━━━━━ PASSAGE
RESURRECTION FREEDOM
By Harmony Grant
5 Apr 07
Passover arrives each year with the sunlit blossoms of spring, cleansed
by rain. Jews in Israel mark out seven days, abstaining from work
on the first and last. They eat unleavened bread and bitter herbs
in memory of the hurried escape from Egypt. The Hebrews’ exodus
from this land of slavery is a giant metaphor for a more personal
flight: the liberation from sin that we each need more than anything
else.
Fyodor Dostoevsky’s Notes from Underground is a classic description
of the human problem: We want to rebel. Russian rationalists said
humans act in their own best interest, but the great writer disagreed.
His story portrays a man driven by the need to assert himself, even
destructively, for the perverse sake of Ego. Dostoevsky understood
people well. We were created in the image of God, the great “I
am.” >From childhood, we want to assert ourselves and say, “I come first.” From this basic drive come the wars of the world,
the injustice, and the spiritual poverty of our lives. Sin is the
decision to act on our primal, I-come-first impulse.
When they asked, “What is our sin?” God said to the
Hebrews, “You too have done evil, even more than your forefathers;
for behold, each one walking according to the stubbornness of his
own evil heart, without listening to Me.” 1
This is how God defined sin. He didn’t cite human emotions,
instincts, or personality faults. He condemned deliberate choices to rebel against His will, preferring our own way. Paul says we are
slaves of sin when we obey its evil desires, not when we merely exist
in a human body. 2
The distinction matters because many influential thinkers like
John Calvin said our physical body, on its own, is corrupt and infected
with sin. Calvin believed we can’t be truly holy as long as
we exist in our physical bodies. But the Bible describes sin as a
free, conscious decision made with our eternal wills. Scripture defines
sin as rebellion against the known will of God. “Therefore,
to one who knows the right thing to do and does not do it, to him
it is sin.” 3
Would You Go to Heaven?
How can we be saved from this relentless drive of Ego, which causes
us to hurt even those we love and sin against our Maker whose will
is perfect? Christ!
When we put our whole trust (for the next life and this one) in
Jesus, we are freed from sin. We trust His mercy to save us, not
our good works; and we are filled with His Spirit that empowers us
to stop willfully rebelling against Him. As God’s children,
we daily die to desires that conflict with our Father’s will;
we freely crucify the “flesh” when it tempts us to disobey.
Through the gate of this private Calvary, we enter the greatest freedom
a human can know: freedom from Ego and its relentless impulse to
assert itself against God and others in pride. “For sin shall
not have dominion over you: for you are not under the law [of works]
but under the grace [which accepts simple trust].” 4
In fact, Christ recreates our desires by filling us with His Spirit.
━━━━━━━━━━
━━━━━ GIVEN INFORMATION
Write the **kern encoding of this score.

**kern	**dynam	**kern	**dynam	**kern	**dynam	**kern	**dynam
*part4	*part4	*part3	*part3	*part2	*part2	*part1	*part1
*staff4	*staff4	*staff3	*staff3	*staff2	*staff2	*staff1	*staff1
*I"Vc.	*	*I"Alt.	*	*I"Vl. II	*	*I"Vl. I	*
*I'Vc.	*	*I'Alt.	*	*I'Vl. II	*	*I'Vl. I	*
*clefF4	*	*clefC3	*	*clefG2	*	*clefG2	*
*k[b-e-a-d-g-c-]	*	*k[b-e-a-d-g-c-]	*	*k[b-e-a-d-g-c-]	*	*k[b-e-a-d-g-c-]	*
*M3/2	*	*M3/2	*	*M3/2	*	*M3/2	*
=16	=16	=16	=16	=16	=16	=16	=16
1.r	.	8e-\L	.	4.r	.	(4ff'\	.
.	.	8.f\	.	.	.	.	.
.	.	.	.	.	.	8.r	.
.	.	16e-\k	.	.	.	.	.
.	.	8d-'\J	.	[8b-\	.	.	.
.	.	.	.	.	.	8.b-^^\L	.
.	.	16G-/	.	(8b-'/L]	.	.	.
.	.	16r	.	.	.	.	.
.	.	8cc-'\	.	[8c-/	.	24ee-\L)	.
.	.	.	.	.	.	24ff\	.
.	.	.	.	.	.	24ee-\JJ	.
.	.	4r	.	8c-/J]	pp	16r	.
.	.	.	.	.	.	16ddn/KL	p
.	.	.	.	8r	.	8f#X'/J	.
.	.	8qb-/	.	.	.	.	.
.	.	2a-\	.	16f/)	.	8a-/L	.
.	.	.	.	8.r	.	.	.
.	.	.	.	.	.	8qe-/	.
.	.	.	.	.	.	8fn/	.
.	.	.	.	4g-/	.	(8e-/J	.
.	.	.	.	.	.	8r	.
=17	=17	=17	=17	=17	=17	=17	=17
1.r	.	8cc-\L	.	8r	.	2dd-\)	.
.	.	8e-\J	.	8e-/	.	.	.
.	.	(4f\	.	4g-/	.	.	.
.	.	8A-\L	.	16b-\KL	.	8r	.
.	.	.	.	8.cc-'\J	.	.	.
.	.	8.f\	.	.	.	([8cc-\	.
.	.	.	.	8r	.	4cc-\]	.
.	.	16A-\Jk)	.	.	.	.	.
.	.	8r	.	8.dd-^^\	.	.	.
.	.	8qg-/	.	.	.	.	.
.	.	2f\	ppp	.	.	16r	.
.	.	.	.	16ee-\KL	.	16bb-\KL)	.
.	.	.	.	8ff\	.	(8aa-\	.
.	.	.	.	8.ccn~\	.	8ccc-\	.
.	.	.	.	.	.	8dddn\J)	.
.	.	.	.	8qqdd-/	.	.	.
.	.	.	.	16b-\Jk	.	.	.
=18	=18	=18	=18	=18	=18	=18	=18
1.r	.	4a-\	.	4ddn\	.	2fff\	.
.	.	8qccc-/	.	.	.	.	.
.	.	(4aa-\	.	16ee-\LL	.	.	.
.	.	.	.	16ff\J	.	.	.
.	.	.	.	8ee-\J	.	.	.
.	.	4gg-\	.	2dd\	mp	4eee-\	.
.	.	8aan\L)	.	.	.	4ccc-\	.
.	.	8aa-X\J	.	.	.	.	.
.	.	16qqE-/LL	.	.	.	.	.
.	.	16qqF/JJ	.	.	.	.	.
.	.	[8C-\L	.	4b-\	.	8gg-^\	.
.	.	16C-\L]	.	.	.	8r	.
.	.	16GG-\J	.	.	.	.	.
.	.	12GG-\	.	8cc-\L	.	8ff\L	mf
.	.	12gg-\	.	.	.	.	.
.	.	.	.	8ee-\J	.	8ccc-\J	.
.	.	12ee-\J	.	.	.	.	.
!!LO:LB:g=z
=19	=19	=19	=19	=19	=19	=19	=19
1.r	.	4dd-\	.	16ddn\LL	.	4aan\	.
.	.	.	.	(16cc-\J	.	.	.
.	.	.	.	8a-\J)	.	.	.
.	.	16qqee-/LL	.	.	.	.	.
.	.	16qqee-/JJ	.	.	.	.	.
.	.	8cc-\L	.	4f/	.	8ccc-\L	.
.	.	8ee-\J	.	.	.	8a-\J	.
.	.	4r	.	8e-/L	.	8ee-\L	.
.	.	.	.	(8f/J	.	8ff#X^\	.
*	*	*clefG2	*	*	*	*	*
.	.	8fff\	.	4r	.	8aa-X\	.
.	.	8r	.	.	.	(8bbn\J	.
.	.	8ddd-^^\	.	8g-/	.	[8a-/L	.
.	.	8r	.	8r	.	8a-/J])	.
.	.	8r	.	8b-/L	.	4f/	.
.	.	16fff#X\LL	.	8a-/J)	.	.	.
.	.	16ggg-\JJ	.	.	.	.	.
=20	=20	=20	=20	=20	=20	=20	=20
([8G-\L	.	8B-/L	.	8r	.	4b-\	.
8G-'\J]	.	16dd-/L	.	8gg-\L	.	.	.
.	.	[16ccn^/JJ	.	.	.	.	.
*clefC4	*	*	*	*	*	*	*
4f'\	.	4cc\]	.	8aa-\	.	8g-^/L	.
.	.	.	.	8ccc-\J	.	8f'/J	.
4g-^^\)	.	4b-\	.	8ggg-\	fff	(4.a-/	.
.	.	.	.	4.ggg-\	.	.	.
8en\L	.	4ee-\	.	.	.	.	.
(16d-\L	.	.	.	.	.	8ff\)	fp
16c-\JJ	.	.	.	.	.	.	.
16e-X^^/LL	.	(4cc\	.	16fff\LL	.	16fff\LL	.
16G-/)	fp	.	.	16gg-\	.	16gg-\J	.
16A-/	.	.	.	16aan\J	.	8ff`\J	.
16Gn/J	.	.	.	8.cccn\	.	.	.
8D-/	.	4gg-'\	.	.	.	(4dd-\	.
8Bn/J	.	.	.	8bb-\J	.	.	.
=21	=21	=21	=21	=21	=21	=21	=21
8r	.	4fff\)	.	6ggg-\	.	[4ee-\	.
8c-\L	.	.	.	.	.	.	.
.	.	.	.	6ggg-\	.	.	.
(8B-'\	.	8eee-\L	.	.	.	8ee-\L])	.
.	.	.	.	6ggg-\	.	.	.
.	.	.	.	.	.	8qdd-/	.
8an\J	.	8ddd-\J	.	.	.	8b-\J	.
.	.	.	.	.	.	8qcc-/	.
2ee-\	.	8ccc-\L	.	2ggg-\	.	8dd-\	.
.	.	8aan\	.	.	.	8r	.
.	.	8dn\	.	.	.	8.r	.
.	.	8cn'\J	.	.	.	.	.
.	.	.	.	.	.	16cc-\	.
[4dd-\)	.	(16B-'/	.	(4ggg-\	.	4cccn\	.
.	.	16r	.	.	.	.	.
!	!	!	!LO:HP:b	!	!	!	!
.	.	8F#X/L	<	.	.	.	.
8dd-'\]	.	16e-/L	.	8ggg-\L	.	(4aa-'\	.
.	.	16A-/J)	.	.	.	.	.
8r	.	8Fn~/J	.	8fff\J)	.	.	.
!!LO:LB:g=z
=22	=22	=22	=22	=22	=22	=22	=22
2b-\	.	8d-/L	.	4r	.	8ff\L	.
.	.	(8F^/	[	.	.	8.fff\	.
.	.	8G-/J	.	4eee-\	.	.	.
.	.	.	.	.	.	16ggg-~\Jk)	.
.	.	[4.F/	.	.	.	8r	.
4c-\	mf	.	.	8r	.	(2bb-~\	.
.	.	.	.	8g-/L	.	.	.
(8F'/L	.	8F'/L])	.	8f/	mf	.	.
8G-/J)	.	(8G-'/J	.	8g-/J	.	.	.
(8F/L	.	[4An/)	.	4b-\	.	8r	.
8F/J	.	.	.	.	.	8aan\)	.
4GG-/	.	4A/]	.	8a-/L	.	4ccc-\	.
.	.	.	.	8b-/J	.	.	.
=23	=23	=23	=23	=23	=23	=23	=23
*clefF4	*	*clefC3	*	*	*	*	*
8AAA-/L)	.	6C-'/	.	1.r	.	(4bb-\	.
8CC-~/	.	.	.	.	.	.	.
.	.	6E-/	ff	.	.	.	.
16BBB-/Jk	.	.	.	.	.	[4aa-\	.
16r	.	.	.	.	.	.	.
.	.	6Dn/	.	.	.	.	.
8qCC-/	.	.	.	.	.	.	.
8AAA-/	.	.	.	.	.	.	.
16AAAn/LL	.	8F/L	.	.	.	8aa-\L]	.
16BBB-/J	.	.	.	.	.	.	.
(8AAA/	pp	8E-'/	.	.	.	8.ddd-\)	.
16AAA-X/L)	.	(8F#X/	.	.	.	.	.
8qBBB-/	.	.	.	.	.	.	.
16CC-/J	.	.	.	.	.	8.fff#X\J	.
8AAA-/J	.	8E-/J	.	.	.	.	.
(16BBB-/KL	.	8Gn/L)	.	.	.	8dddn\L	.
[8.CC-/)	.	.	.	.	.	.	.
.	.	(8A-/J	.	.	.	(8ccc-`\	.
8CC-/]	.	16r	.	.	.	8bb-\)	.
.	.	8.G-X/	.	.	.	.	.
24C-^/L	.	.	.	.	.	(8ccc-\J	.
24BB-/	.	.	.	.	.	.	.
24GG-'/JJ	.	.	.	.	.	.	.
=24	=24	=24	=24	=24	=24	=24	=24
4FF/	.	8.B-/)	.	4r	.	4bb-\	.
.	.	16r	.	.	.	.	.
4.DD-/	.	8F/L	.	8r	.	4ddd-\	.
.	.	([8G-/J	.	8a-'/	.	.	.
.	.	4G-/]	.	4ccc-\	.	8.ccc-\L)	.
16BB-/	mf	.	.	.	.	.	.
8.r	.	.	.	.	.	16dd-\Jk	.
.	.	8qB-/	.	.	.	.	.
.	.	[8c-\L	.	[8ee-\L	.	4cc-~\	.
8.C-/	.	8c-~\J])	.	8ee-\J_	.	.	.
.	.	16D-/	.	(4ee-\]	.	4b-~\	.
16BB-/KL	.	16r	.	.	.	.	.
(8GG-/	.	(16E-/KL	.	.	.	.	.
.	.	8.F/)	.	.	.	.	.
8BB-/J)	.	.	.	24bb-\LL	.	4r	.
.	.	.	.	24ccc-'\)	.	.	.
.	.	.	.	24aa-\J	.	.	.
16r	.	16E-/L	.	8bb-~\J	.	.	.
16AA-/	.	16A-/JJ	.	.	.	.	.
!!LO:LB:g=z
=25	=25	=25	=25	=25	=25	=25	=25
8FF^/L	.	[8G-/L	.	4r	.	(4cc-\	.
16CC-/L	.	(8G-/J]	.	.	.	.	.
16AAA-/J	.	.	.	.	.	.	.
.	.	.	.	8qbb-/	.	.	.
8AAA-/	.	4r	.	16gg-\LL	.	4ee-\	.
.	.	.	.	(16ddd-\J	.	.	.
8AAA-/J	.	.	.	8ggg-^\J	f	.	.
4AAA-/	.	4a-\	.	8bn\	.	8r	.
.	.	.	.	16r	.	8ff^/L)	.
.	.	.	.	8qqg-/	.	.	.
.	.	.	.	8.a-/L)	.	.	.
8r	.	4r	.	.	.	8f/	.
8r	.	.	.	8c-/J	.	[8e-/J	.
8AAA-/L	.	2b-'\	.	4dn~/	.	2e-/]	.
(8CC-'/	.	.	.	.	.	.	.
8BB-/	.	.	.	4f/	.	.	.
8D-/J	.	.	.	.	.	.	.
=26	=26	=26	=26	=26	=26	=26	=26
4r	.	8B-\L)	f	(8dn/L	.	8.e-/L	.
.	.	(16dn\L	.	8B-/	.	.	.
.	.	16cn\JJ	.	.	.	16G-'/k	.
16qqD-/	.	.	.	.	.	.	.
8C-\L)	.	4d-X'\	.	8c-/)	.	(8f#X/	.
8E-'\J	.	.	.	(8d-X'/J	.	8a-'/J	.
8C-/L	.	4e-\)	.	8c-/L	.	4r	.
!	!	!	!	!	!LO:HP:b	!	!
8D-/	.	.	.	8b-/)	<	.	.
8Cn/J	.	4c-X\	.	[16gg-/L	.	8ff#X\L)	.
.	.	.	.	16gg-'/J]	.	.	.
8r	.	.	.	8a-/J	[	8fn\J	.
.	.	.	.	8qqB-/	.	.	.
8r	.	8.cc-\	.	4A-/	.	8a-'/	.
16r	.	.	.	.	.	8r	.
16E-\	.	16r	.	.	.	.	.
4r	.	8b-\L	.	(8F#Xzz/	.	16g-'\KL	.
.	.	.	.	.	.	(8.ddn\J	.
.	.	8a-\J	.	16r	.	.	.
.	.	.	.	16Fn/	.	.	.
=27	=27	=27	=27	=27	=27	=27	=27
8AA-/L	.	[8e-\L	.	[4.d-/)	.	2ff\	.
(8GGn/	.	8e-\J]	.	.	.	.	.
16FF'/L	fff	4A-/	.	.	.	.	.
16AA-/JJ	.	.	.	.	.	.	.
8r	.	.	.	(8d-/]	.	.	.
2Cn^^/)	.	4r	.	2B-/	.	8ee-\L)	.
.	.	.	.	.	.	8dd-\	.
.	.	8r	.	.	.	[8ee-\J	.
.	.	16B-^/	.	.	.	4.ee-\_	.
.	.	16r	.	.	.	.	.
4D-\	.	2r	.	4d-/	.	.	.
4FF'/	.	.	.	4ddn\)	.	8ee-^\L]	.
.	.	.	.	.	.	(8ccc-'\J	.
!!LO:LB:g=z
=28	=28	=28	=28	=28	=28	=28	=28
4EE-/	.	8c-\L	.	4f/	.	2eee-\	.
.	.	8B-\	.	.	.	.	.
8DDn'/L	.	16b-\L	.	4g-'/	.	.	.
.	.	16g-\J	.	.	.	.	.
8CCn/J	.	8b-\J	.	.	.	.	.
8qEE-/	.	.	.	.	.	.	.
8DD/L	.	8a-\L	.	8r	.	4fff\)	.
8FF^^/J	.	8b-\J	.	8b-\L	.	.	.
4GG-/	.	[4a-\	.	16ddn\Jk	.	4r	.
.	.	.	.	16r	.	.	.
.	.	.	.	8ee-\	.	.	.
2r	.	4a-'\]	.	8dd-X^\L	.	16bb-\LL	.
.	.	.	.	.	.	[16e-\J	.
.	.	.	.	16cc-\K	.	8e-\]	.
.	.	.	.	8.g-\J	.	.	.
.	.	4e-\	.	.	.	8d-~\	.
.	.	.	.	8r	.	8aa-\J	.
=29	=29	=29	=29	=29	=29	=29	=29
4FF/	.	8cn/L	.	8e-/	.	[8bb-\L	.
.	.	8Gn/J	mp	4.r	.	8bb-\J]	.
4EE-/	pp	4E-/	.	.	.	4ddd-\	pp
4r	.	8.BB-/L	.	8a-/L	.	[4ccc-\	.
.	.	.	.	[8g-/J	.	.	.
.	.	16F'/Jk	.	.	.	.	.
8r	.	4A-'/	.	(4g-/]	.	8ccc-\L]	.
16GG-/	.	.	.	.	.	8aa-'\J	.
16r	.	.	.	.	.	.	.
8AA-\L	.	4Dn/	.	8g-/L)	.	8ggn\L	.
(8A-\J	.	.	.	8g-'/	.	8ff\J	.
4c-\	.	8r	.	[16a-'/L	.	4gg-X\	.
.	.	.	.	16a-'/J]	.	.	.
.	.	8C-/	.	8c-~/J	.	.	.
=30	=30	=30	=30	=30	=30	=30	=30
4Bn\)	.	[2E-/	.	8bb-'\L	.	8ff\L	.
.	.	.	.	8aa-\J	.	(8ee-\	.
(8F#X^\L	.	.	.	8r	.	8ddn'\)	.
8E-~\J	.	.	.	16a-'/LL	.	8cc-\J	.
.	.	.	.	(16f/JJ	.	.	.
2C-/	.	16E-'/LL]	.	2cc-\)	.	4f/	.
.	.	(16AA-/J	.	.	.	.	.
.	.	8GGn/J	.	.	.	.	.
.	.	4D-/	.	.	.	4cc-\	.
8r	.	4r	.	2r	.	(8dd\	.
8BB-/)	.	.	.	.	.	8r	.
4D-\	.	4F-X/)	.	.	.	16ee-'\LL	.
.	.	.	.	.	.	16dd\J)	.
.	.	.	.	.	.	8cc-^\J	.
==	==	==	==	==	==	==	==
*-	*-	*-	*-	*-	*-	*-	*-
━━━━━━━━━━
WORK ORDER: Continue the essay on Passover and freedom from sin, starting after its last sentence.

REPLY:
He enables us to “put on the new self, which in the likeness
of God, has been created in righteousness and holiness of the truth.” 5
As Zacharias prophesied, Christ granted us “that we might serve
Him without fear, in holiness and righteousness before Him all our
days.” 6 Scripture says Christ has “released us from
our sins,” 7 and “put away sin by the sacrifice of Himself.” 8
Jesus is described as coming to save us from, not in, our sin, as
the “Lamb who takes away the sin of the world,” 9 and
the “Son [who] cleanses us from all sin.” 10 Paul wrote
that through Christ “God gives us the victory” 11 over
sin.
Christ’s redemption makes it possible for us to be cleansed
from the inside, from the fountainhead of human action: our will.
Because of His death, we are no longer tethered to the imperfection
of keeping an external law, “for Christ is the end of the law
[of works] for righteousness to everyone who trusts.” 12
Rather, we follow a law of obedient trust written on our hearts. “He
takes away the first [the external law of works] to establish the
second [the internal law of faith]. By this will we have been sanctified
through the offering of the body of Jesus Christ once for all . .
.” 13 We enter a new covenant with God, in which the spirits
of righteous men are “made perfect.” 14 It is written, “God
has not called us for uncleanness, but for sanctification.” 15
For “through Him, everyone who trusts is freed from all things,
from which you could not be freed through the law of Moses.” 16
There are No “Sinning Saints”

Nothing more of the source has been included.